Mass spectrometry (or mass spec) is an analytical chemistry technique that helps identify the amount and type of chemicals present in a sample by measuring the mass-to-charge ratio and abundance of gas-phase ions.

As standard, mass specs have 3 components – a component to convert sample from liquid to gaseous form. Then a component to ionise the sample (hit with high energy to turn to positive or negative ions), then the component to detect quantities of each ion (peaks of each ion seen).

Instead of using a needle to aspirate and spray the samples as with standard mass specs, the acoustic mass spec sends a sonic pulse through liquid creating a ‘mountain of liquid on the surface’. For compound handling, a 2.5 nanoLitre droplet is generated and fired from the liquid surface. For acoustic MS we send a second pulse through the mountain of liquid and this explodes the 2.5nL droplet into hundreds of femtoLitre droplets. In effect sending a tornado of droplets through a charged field to generate a stream of ionised particles into the mass spectrometer.


Allows us to generate data at a rate of 10,000 data points per hour.


The acoustics fire at 500Hz frequency (500 times per second) – that means we fire in 500 bursts of droplets every second.


For some analytes, we only need ~160 droplet bursts from a sample to generate enough ions – delivering samples to the mass spec at a rate of 3 per second.

A scientist's perspective

Jonathan Wingfield Principal Scientist, Discovery Sciences

Why did AstraZeneca invest in this equipment?

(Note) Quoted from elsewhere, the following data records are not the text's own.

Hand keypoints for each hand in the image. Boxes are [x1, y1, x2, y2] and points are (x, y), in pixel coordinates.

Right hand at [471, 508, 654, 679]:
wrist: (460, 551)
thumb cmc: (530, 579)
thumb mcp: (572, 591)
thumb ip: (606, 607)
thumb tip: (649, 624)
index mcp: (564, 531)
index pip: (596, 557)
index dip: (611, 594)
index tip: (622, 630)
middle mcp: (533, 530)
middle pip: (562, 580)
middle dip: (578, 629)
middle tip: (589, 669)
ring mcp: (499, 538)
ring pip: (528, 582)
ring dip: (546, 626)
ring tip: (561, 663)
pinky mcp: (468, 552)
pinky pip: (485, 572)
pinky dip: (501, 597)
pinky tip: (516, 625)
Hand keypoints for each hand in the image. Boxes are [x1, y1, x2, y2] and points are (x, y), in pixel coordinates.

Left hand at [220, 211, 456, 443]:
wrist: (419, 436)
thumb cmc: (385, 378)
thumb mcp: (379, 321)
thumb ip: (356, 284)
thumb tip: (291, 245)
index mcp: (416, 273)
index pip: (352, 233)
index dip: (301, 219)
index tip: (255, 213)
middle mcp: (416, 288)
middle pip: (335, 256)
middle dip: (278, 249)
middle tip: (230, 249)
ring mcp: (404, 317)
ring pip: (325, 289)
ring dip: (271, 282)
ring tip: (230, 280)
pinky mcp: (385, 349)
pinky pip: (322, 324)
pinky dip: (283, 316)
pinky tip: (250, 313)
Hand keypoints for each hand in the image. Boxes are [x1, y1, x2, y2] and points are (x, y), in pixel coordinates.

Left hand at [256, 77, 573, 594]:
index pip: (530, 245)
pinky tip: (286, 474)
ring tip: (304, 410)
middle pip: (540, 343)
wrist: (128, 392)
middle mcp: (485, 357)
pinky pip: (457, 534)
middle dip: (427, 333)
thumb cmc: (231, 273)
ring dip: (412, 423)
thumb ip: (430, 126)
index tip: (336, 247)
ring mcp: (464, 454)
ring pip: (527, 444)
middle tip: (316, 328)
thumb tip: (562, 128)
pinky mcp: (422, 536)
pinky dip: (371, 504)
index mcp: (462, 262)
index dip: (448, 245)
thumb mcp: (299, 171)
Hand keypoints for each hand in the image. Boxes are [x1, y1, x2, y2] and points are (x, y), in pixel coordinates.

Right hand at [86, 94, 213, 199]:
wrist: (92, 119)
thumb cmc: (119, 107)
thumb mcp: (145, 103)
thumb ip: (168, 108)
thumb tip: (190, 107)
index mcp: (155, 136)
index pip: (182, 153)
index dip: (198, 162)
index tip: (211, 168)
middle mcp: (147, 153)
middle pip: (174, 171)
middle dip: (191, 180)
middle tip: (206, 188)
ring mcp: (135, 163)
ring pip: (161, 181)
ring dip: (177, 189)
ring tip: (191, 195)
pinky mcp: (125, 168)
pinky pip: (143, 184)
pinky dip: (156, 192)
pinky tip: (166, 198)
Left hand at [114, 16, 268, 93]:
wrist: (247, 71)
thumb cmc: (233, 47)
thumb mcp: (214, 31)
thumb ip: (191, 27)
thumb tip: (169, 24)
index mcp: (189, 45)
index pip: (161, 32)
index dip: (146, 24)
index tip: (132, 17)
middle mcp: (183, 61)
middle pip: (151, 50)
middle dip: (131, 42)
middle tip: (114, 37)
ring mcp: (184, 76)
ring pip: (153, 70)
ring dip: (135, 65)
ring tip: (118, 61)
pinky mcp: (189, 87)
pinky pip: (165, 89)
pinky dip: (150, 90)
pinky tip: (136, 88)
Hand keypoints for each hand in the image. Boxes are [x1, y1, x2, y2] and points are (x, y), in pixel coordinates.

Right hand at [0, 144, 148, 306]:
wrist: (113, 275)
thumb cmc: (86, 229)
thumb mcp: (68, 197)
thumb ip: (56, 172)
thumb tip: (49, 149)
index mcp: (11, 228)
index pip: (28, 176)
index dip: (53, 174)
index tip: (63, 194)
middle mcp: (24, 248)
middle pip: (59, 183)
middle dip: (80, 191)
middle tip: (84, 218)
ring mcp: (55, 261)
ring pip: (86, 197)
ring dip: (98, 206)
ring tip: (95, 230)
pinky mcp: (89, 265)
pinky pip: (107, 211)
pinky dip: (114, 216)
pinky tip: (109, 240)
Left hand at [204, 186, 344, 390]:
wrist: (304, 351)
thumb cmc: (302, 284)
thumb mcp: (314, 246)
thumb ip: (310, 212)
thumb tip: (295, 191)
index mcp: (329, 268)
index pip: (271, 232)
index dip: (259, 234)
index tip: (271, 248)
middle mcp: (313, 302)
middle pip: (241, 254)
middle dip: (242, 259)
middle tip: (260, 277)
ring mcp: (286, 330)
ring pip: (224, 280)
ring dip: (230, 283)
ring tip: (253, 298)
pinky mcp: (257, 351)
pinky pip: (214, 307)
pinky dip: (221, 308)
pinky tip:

When you see the droplets flying and you see the science behind it – it’s astonishingly cool. It’s revolutionary. It allows us to work at very high throughput and with very small sample volumes – we only need 2µl of sample. Using this screening system we can screen more compounds or more targets for the same cost. For some assays we could reduce the cost of High Throughput Screening by 80%.

What was AstraZeneca's role in its development?

AstraZeneca has brought together a world leading supplier of MS technology (Waters) and the global leader in acoustic droplet ejection technology (Labcyte) to deliver this revolutionary platform. It required the vision of AZ’s scientific leaders to recognise the potential of this system. We took the idea to the partners, suggesting that it is possible to use acoustics in a different way in mass spectrometry. Being open about the work we are doing has shown the wider scientific community that AstraZeneca is prepared to invest in ground-breaking science, we are not just making a small change in mass spectrometry, but we are leading a potential revolution in mass spectrometry screening. As with any novel area of research this project carries an element of risk, again our openness shows that AZ is prepared to take scientific risks. We’re engaging the broader scientific community early in the process, and delivering real benefit to the community overall.

What is the reaction within the research community?

The acoustic mass spec platform won the 2015 Innovation Award from the Society for Laboratory Automation and Screening. This is awarded to the podium presentation at the annual conference that shows the most innovation and impact in screening. AZ is the first non-US based company to receive this award. The webcast of the podium presentation was made available to members after the meeting, and the society received so many requests to access this presentation that they made it free to non-members for a period, which is unprecedented. Subsequently, the society has decided to make the presentation available for free to the science community for 2 years. We have also had a paper about the platform accepted in a peer-reviewed journal (Journal of Laboratory Automation).